## DATA SUPPLIED
=======
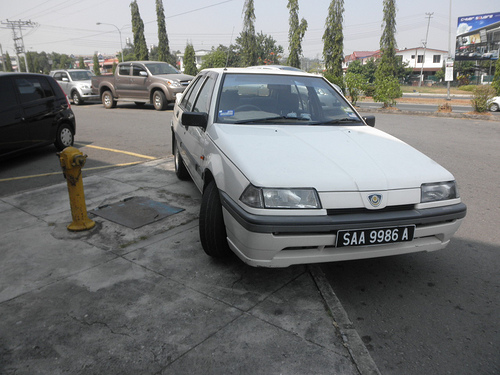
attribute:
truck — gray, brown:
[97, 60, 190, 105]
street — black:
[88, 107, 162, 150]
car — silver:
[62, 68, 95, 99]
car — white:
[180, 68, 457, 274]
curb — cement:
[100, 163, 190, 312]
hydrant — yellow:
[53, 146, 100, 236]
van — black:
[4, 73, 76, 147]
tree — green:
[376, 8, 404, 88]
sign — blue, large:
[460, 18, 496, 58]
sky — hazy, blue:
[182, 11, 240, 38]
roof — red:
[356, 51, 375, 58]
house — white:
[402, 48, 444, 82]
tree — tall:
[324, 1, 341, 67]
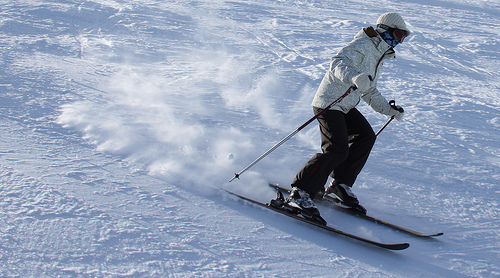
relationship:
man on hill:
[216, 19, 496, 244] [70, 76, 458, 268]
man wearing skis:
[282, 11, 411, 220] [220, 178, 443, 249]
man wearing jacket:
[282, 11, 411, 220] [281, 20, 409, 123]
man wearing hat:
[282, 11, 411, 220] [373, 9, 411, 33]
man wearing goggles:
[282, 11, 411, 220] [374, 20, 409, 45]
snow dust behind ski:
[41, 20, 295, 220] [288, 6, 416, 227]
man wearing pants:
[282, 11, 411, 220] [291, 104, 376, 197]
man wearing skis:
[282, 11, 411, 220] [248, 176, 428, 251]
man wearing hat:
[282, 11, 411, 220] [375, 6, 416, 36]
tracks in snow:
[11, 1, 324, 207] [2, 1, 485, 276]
=======
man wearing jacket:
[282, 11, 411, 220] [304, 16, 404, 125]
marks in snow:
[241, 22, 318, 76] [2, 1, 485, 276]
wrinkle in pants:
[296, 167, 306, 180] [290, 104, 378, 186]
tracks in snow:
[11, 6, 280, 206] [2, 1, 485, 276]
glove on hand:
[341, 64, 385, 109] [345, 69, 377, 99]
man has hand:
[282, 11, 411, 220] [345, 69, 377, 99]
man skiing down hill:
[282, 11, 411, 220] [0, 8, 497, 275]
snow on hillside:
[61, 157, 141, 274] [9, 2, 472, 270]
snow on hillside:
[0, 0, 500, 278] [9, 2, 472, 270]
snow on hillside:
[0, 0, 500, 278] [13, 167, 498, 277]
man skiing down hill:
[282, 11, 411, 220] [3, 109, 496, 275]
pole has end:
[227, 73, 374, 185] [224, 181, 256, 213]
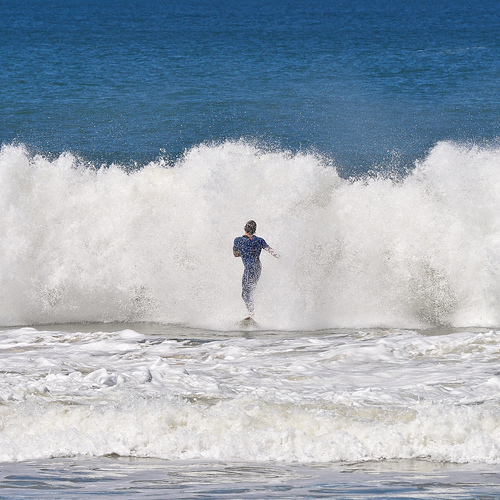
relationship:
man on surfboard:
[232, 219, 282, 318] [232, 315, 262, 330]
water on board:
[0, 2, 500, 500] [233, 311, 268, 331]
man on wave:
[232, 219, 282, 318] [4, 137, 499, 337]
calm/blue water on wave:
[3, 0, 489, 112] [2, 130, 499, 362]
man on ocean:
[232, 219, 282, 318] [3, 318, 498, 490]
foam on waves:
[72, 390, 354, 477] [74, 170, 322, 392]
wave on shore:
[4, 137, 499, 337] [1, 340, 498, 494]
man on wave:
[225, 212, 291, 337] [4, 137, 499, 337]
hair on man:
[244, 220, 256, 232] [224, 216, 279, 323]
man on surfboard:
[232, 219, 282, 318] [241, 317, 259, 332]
=======
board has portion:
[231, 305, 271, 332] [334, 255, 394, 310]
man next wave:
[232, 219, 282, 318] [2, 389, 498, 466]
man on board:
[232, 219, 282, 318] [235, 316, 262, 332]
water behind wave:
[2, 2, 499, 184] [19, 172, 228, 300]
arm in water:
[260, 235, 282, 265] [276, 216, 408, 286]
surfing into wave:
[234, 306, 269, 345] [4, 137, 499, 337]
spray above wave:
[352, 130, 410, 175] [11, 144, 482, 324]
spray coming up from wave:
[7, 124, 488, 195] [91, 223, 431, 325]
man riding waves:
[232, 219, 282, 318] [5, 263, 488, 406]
=======
## STATED TASK
Extract each line of the material above that contains the word "blue".

## FULL SOLUTION
sign — blue, large:
sky — hazy, blue:
calm/blue water on wave:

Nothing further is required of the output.